But what I also learnt is that, on a customer front, it’s women who decide where the majority eat out. So if we, as an industry, don’t get it right for them, we don’t get much business.

Think about it. A few decades ago, eating out was not the general leisure pursuit it’s become over the last twenty years or so. For most, a restaurant was reserved for those special dates such as anniversaries, birthdays and the husband making up for some dreadful mistake – and he usually booked it. It was a treat for the lady.

But nowadays, you can bet that if there’s two couples meeting for a meal out, it’ll be the women arranging it. Nothing wrong with that; it’s just a general observation and one that we as restaurateurs have to be aware of. And in general it’s women that organise the larger restaurant parties and, if there is only one parent available, take children to restaurants.

It’s clear that, apart from the, predominantly, male celebrity chefs, women have a major role in the restaurant industry: from management and recruitment; through staffing and administering; to determining our turnover.

But did this happen because we had a woman prime minister? Did the Sixties really make sexual attitudes that different from those prevalent over previous centuries? Do women really have equal opportunities to men? Has everyone stop noticing the colour of someone’s skin and judging them on their ethnic origin? Do these single events change the world?

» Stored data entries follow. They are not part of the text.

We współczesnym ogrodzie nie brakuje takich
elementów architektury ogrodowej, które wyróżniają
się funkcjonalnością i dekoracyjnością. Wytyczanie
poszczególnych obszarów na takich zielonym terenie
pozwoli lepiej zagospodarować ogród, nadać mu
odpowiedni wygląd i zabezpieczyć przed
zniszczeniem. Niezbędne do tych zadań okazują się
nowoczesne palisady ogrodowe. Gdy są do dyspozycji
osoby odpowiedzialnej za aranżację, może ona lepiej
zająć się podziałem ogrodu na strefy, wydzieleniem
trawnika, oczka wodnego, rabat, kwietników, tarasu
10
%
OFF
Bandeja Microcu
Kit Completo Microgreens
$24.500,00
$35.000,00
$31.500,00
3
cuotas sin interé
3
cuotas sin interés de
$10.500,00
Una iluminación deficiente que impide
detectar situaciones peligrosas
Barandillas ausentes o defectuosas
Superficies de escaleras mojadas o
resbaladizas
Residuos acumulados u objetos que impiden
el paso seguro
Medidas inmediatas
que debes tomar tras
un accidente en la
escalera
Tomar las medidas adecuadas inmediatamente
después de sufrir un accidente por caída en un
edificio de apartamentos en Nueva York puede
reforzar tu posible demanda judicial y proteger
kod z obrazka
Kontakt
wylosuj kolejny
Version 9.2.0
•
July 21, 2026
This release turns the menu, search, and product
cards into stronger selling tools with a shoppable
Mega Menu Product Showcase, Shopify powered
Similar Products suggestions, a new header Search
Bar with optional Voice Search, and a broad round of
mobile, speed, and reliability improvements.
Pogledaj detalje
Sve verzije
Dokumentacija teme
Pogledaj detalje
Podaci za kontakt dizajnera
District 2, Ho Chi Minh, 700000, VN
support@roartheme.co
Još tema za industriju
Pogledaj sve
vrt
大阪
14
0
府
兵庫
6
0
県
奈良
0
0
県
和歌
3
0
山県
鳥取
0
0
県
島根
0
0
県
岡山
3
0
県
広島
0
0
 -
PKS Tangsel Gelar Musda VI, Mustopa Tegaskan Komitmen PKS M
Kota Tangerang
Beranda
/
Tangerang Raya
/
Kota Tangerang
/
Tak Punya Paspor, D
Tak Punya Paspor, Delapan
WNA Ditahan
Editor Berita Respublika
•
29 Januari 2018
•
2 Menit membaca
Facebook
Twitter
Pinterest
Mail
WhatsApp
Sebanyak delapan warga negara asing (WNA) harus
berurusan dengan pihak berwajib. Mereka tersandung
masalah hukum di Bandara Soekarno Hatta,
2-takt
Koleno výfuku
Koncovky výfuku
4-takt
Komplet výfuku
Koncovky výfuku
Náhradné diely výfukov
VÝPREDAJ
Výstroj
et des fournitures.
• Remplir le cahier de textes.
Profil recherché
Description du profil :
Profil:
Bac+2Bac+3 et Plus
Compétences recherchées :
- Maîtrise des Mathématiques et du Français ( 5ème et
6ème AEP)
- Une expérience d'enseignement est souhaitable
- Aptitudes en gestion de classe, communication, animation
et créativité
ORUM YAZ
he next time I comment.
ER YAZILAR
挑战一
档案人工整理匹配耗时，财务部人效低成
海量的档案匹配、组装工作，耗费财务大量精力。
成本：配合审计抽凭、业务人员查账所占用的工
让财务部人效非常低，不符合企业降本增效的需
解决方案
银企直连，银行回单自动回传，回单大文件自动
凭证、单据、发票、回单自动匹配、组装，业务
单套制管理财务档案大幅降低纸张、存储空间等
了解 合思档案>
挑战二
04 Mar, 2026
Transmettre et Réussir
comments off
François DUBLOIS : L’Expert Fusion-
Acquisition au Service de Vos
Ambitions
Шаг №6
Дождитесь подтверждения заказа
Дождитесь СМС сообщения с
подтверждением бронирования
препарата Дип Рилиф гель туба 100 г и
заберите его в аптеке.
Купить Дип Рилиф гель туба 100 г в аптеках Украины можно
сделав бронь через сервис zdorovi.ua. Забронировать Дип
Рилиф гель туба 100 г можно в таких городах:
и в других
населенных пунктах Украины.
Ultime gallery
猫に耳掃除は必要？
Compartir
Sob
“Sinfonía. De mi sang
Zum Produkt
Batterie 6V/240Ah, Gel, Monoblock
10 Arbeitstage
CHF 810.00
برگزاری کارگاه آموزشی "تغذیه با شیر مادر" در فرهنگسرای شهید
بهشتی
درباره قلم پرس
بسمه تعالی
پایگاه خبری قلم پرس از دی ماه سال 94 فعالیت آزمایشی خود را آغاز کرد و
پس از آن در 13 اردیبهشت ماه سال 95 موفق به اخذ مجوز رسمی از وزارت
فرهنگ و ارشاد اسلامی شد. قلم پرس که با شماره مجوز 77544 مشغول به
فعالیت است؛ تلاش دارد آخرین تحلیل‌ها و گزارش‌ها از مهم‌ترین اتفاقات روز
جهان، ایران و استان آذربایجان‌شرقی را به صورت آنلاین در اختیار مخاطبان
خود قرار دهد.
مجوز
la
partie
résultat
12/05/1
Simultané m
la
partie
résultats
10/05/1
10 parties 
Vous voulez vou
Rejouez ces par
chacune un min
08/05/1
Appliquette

Well, one other earth-changing happening event worth noting was back in the Nineties. The start of Ready, Steady, Cook had a profound influence on the UK’s general public who, from its inception, were shown how to construct a Michelin-starred dish out of a tin of peaches, one salmon fillet and a packet of gravy browning. As a result, there are now more people watching cookery programmes than in the sixties, seventies of the eighties. However, as a percentage of the population, there are also now fewer people cooking in the UK than there’s ever been.

It’s worth noting that there’s at least as much interest in cookery programmes in the USA as there is here. Worrying isn’t it? Maybe, in his final couple of years, to give him a legacy, Barack Obama could work on getting Americans to eat proper food. But, as it’s getting more and more difficult for us to do that in the UK, he’d probably be better off cooking the lame duck he’s likely to become.